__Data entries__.
◆ ◆ ◆ ◆
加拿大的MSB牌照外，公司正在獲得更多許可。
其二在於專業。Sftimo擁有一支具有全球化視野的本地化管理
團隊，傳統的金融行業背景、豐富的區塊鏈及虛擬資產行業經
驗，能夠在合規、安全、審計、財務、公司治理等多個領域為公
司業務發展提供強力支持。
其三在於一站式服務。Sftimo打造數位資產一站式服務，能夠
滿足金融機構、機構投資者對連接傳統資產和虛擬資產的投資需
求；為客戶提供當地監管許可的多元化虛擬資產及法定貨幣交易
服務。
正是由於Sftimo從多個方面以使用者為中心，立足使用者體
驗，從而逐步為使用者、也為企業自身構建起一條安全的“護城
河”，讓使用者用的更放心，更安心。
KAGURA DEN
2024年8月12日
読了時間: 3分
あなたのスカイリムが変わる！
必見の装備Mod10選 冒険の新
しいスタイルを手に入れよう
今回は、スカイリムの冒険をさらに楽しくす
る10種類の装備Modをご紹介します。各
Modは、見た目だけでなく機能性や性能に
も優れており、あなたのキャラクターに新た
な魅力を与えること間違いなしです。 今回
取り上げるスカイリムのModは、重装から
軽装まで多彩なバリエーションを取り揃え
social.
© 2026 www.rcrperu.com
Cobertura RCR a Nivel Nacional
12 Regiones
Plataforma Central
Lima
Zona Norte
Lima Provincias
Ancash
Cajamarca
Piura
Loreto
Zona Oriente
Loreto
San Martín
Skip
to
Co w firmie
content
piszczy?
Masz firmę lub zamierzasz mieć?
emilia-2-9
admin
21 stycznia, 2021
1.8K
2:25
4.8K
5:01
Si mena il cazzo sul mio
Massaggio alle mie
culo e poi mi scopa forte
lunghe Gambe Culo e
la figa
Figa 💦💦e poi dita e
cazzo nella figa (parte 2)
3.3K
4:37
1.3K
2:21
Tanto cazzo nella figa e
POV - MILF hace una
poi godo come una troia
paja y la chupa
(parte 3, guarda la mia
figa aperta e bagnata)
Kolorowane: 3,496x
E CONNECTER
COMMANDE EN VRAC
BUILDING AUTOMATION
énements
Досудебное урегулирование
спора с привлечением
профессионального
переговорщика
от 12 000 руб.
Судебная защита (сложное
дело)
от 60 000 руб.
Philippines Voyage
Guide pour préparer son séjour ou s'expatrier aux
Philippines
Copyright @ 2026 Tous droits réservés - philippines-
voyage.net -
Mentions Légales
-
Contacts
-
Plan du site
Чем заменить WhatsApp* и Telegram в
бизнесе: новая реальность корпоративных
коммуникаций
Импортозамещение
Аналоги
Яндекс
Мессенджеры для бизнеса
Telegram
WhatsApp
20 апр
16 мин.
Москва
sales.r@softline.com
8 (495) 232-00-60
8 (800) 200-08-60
◆ ◆ ◆ ◆
Without omitting any record, transcribe the data exactly.

__Exercise output__.
加拿大的MSB牌照外，公司正在獲得更多許可。
其二在於專業。Sftimo擁有一支具有全球化視野的本地化管理
團隊，傳統的金融行業背景、豐富的區塊鏈及虛擬資產行業經
驗，能夠在合規、安全、審計、財務、公司治理等多個領域為公
司業務發展提供強力支持。
其三在於一站式服務。Sftimo打造數位資產一站式服務，能夠
滿足金融機構、機構投資者對連接傳統資產和虛擬資產的投資需
求；為客戶提供當地監管許可的多元化虛擬資產及法定貨幣交易
服務。
正是由於Sftimo從多個方面以使用者為中心，立足使用者體
驗，從而逐步為使用者、也為企業自身構建起一條安全的“護城
河”，讓使用者用的更放心，更安心。
KAGURA DEN
2024年8月12日
読了時間: 3分
あなたのスカイリムが変わる！
必見の装備Mod10選 冒険の新
しいスタイルを手に入れよう
今回は、スカイリムの冒険をさらに楽しくす
る10種類の装備Modをご紹介します。各
Modは、見た目だけでなく機能性や性能に
も優れており、あなたのキャラクターに新た
な魅力を与えること間違いなしです。 今回
取り上げるスカイリムのModは、重装から
軽装まで多彩なバリエーションを取り揃え
social.
© 2026 www.rcrperu.com
Cobertura RCR a Nivel Nacional
12 Regiones
Plataforma Central
Lima
Zona Norte
Lima Provincias
Ancash
Cajamarca
Piura
Loreto
Zona Oriente
Loreto
San Martín
Skip
to
Co w firmie
content
piszczy?
Masz firmę lub zamierzasz mieć?
emilia-2-9
admin
21 stycznia, 2021
1.8K
2:25
4.8K
5:01
Si mena il cazzo sul mio
Massaggio alle mie
culo e poi mi scopa forte
lunghe Gambe Culo e
la figa
Figa 💦💦e poi dita e
cazzo nella figa (parte 2)
3.3K
4:37
1.3K
2:21
Tanto cazzo nella figa e
POV - MILF hace una
poi godo come una troia
paja y la chupa
(parte 3, guarda la mia
figa aperta e bagnata)
Kolorowane: 3,496x
E CONNECTER
COMMANDE EN VRAC
BUILDING AUTOMATION
énements
Досудебное урегулирование
спора с привлечением
профессионального
переговорщика
от 12 000 руб.
Судебная защита (сложное
дело)
от 60 000 руб.
Philippines Voyage
Guide pour préparer son séjour ou s'expatrier aux
Philippines
Copyright @ 2026 Tous droits réservés - philippines-
voyage.net -
Mentions Légales
-
Contacts
-
Plan du site
Чем заменить WhatsApp* и Telegram в
бизнесе: новая реальность корпоративных
коммуникаций
Импортозамещение
Аналоги
Яндекс
Мессенджеры для бизнеса
Telegram
WhatsApp
20 апр
16 мин.
Москва
sales.r@softline.com
8 (495) 232-00-60
8 (800) 200-08-60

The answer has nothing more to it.